Response: All dents > 5.00 volts are inspected with a +Point probe each outage. In 2002 and 2003, all freespan dings > 5.00 volts were inspected with a

+Point probe. In addition, a 20% sample of freespan dings and dents

> 2.00 volts but < 5.00 volts, located between the hot leg TTS and the third hot leg TSP were inspected with +Point probes. In 2002 and 2003, all bobbin signals with < 55 degree phase angles were inspected with

+Point probes. The axial PWSCC signals at support plates had bobbin signals for multiple outages based on history look-ups after the indications had been detected.

For the 2002 inspection (2R09) 2 tubes were found with PWSCC at tube support plates. No PWSCC at tube support plates was reported during 2003 (2R10). No ding ODSCC was reported during 2003 (2R10).

5. One tube in SG C (R45C57) was administratively plugged due to a potential loose part. Please provide the results of any visual examinations performed in this area, if any. Please discuss whether the foreign object, if any, was removed. If a loose part was present and not removed, discuss the results of your assessment, if any, with respect to the effect of this part on the integrity of the neighboring tubes.

Response: A volumetric indication was reported on R45 C58. The part is wedged between R45 C57 and R45 C58. R45 C58 and R45 C57 were removed from service as the part could not be removed and the part had caused degradation of R45 C58. The elevation of the part (18.00 inches above tubesheet) prevented visual inspection. Both tubes were stabilized prior to plugging.

Letter L-04-115 - Attachment A Page 8

6. Please discuss the axial extent of the rotating probe inspections performed near the top of the tubesheet (e.g., from "x"inches above to "y" inches below the top of the tubesheet). In your October 9, 2003 letter, you indicated that 3 tubes had circumferential indications located above the hot leg tubesheet.

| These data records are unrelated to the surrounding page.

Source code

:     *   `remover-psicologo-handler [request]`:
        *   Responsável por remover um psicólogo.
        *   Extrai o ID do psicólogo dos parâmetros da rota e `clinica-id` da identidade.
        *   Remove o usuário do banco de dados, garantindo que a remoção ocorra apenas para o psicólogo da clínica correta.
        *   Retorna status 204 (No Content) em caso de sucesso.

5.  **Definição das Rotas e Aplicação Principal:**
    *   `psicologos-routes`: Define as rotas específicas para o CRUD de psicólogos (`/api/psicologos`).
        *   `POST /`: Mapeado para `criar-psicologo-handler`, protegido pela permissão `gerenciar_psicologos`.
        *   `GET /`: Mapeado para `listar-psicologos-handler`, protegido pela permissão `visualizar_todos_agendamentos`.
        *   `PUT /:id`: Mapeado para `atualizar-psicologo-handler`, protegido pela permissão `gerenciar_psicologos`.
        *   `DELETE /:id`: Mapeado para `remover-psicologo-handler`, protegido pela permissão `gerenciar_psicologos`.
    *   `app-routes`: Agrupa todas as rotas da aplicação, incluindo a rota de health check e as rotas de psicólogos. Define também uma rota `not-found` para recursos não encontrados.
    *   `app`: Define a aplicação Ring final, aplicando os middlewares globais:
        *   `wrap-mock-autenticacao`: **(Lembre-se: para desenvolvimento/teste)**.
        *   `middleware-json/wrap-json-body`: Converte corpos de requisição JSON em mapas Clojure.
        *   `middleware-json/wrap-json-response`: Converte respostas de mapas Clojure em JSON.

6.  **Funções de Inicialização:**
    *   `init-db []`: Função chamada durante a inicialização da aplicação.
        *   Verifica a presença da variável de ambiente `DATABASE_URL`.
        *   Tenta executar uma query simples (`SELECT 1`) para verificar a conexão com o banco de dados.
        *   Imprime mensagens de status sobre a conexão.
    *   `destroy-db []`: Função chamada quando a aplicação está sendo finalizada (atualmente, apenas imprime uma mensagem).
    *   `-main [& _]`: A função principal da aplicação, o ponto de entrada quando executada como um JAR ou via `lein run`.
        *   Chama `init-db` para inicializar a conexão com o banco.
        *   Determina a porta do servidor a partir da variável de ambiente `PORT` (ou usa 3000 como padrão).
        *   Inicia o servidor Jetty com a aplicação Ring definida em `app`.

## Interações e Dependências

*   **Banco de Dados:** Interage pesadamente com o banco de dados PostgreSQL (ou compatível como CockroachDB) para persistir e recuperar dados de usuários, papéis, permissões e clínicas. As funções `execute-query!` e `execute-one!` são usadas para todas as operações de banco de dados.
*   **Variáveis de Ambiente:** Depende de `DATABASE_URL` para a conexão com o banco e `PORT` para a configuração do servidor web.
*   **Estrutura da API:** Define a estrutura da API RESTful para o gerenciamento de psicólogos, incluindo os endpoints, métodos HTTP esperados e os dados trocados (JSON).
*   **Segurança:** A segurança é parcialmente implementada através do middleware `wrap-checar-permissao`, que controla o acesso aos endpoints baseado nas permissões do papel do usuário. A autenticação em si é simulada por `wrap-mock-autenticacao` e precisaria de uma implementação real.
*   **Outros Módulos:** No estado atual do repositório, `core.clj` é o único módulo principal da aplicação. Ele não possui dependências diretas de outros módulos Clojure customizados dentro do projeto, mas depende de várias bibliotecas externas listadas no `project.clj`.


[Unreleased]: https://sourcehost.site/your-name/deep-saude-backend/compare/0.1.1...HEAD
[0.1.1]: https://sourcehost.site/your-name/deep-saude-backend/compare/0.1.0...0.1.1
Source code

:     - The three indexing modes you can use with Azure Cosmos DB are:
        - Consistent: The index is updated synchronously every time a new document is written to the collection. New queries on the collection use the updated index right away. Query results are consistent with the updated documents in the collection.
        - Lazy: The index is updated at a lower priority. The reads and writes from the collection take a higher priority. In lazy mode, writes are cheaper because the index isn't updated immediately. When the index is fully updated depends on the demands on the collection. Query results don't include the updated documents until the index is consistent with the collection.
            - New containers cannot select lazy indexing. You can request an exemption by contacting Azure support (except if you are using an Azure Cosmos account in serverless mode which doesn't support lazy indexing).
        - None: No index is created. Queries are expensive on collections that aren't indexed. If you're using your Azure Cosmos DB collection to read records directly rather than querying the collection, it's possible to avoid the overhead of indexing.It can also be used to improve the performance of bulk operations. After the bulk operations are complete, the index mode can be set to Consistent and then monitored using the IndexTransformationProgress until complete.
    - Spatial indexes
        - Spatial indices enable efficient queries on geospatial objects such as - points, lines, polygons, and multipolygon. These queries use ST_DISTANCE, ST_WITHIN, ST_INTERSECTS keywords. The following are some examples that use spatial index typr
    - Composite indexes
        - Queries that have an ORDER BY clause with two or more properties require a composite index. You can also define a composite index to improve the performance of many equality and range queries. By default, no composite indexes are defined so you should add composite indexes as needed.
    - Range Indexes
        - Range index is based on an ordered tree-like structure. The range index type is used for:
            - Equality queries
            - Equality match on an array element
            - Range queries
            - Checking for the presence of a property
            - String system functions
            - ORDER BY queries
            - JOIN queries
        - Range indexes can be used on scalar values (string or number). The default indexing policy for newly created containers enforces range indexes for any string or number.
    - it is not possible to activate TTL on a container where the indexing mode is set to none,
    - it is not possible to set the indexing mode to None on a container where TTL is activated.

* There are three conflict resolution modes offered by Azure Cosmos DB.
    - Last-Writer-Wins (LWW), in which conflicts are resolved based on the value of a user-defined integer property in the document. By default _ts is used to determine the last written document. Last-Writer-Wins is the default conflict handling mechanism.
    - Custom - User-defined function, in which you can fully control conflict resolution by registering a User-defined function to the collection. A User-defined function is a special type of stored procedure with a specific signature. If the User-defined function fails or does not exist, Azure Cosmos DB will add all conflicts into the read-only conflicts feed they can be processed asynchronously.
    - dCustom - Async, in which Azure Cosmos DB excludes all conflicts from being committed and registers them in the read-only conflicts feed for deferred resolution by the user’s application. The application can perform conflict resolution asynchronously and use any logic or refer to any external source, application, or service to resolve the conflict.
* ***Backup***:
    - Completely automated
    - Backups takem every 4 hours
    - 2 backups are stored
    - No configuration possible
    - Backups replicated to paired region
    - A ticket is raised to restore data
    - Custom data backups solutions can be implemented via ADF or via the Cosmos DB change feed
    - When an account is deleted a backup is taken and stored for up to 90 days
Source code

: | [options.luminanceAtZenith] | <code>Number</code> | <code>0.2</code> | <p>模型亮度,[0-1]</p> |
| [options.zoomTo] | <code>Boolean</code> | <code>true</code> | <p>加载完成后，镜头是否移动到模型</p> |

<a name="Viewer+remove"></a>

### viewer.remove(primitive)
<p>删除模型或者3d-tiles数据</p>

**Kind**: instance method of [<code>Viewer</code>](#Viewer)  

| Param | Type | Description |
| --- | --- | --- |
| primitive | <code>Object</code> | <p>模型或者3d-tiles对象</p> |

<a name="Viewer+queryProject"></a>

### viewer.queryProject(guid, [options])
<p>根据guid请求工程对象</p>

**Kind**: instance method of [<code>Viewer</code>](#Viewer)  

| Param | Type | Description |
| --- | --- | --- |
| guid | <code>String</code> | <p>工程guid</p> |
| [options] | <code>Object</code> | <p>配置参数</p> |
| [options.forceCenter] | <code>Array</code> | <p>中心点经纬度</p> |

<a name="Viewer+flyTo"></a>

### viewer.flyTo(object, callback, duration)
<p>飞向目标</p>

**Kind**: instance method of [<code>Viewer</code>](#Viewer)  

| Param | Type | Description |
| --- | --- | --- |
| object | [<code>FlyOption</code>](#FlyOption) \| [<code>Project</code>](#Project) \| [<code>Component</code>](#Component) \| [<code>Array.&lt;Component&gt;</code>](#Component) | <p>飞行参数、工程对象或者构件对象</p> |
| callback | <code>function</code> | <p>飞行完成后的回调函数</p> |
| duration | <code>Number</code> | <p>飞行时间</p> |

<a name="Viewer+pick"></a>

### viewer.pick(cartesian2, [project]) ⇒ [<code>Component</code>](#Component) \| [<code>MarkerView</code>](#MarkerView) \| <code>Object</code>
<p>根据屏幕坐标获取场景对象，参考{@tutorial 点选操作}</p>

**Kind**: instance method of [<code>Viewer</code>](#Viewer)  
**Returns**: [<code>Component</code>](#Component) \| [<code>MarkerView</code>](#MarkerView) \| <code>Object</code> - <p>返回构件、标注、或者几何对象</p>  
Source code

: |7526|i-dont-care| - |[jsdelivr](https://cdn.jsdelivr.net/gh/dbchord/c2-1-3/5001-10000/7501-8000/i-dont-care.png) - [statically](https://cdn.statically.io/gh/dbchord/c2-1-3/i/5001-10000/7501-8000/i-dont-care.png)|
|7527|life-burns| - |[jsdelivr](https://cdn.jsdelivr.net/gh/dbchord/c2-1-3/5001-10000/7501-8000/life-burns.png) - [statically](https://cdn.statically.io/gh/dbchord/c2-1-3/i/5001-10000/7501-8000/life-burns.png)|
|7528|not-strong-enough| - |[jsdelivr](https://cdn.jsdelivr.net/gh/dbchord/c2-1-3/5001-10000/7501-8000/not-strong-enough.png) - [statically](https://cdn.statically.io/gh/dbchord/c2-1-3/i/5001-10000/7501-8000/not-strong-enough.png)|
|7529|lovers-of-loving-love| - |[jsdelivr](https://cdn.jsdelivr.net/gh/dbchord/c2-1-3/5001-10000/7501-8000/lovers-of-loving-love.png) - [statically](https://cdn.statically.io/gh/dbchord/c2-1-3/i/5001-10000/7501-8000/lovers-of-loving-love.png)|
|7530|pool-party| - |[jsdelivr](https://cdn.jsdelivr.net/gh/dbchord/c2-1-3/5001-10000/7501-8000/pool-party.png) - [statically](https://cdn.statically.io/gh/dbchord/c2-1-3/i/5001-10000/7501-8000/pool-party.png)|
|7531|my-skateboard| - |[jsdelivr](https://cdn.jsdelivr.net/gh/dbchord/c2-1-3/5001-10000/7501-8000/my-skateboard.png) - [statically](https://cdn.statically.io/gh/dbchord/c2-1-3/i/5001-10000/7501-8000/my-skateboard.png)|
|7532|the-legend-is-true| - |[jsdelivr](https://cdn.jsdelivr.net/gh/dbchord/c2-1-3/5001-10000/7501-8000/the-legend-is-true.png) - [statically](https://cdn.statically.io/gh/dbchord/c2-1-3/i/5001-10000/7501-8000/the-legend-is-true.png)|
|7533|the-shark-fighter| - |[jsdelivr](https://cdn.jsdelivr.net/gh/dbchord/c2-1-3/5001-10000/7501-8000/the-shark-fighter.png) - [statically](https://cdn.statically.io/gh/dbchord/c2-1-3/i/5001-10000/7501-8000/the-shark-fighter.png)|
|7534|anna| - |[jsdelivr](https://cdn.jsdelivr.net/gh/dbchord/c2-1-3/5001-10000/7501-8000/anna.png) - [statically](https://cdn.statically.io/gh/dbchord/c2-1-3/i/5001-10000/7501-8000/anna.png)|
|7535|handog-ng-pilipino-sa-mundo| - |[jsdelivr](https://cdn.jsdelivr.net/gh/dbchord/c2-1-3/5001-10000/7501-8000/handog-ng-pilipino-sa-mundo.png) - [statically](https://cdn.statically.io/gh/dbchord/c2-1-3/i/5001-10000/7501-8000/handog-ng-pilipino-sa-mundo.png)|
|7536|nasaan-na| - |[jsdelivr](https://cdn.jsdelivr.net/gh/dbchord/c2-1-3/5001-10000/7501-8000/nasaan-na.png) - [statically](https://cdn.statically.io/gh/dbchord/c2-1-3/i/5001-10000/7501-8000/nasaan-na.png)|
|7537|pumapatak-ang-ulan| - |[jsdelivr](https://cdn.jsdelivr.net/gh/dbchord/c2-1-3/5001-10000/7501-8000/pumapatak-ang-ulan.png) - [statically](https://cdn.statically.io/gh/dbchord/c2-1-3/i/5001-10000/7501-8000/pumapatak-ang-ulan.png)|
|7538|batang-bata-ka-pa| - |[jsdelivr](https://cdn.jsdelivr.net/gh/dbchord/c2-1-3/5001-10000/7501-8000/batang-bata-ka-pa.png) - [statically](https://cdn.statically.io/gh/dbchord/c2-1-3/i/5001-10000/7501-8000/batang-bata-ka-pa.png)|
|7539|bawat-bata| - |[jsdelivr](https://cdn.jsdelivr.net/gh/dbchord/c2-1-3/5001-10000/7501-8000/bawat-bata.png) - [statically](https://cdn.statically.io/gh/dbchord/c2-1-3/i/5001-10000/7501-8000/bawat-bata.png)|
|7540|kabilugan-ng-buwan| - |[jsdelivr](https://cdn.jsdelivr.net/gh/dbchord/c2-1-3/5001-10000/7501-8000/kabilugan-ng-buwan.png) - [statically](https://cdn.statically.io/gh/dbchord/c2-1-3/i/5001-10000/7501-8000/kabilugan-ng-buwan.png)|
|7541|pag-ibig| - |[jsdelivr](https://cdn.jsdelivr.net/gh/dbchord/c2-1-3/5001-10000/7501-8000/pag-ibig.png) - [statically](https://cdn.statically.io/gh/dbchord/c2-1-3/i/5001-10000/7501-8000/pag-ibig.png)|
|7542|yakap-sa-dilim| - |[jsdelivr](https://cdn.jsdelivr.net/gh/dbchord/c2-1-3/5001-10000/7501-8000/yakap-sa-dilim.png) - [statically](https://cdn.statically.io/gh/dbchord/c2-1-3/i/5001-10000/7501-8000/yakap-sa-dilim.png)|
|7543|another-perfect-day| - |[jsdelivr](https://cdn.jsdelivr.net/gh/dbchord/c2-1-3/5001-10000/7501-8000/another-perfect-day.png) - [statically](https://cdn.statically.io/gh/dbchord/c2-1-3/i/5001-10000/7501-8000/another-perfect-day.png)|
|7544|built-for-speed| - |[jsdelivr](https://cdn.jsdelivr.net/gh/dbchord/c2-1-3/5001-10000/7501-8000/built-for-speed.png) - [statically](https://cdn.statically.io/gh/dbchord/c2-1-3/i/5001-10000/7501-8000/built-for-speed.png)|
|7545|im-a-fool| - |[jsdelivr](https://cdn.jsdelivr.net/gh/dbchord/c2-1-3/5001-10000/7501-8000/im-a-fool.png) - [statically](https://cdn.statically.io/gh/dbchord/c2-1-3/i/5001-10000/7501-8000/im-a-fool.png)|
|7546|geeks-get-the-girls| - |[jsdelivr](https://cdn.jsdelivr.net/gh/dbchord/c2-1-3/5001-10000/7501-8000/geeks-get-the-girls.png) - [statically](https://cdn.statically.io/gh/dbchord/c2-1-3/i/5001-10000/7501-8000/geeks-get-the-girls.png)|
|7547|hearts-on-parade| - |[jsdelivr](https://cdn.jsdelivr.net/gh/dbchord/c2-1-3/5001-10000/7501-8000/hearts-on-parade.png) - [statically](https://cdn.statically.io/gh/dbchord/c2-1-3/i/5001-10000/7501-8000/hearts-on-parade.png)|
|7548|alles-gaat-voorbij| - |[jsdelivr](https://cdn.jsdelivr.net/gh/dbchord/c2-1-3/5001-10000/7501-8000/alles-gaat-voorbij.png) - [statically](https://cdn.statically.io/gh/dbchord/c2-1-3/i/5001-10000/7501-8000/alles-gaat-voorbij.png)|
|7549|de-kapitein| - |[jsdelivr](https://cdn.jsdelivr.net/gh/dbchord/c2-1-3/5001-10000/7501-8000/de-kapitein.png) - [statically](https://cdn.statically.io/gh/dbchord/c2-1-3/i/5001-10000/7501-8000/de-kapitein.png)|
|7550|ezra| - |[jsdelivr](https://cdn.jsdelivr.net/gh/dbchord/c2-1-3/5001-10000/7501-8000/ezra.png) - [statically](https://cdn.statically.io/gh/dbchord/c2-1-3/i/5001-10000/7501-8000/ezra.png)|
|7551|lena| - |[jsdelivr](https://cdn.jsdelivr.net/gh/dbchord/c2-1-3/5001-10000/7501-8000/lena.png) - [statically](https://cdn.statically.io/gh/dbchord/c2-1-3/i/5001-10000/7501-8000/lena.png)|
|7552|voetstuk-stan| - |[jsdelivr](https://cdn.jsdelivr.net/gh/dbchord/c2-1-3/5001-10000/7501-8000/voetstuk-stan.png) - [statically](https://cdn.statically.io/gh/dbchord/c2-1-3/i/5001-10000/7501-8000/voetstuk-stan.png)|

Please clarify whether these indications were associated with the expansion transition or were in the unexpanded portion of the tube. Regarding the one circumferential indication identified above the top of the tubesheet in SG C, please clarify the tube in which this indication was located. The NRC staff notes that only one circumferential indication was reported on the "Tubes Removed from Service" list for SG C and this indication appears to be below the top of the tubesheet. If any of the indications were not associated with the expansion transition, please provide the technical basis for the scope of the rotating probe inspections above the top of the tubesheet (i.e., the basis for "x inches" above the top of the tubesheet). Also, please clarify the nature of the indications (e.g., PWSCC, ODSCC).

Response: Unit 2 hot leg TTS +Point examination extent is from 6.00 inches above to 3.00 inches below the TTS. The Unit 2 S/Gs tubesheets are full depth hardroll expanded. While the F* alternate repair criteria is not licensed at BVPS Unit 2, if it were to be applied, the required inspection distance is

< 2.00 inches below TTS. Therefore, the 3.00 inches below the TTS is considered conservative.

Only circumferential ODSCC has been reported at Unit 2. The expansion transition can sometimes extend above the TTS. All circumferential indications have been associated with the expansion transition.

The circumferential indication in R4 C50 in S/G "C" was inadvertently reported in Attachment I of the October 9, 2004 letter as being above the tubesheet when it is actually 0.04" below the TTS. This indication is considered to be in the expansion transition region.

7. One tube was identified as being plugged for an obstruction. Discuss the largest size probe that passed through this tube during the 2003 outage, the largest size probe that ever passed through this tube, and the source and location (e.g., tube R1 C1 at third hot leg tube support) of this obstruction. If the obstruction is service-induced, discuss the cause and any corrective actions taken or planned.

Response: The tube (R10 C35 in S/G "A") in question had intermittent +Point probe translation in the U-bend region. Review of historical bobbin coil data indicates no issues were encountered in past outages. A 0.720 inch bobbin coil probe would pass through the area; however, a 0.680 inch

+Point probe would not. The tube was conservatively repaired due to data quality issues.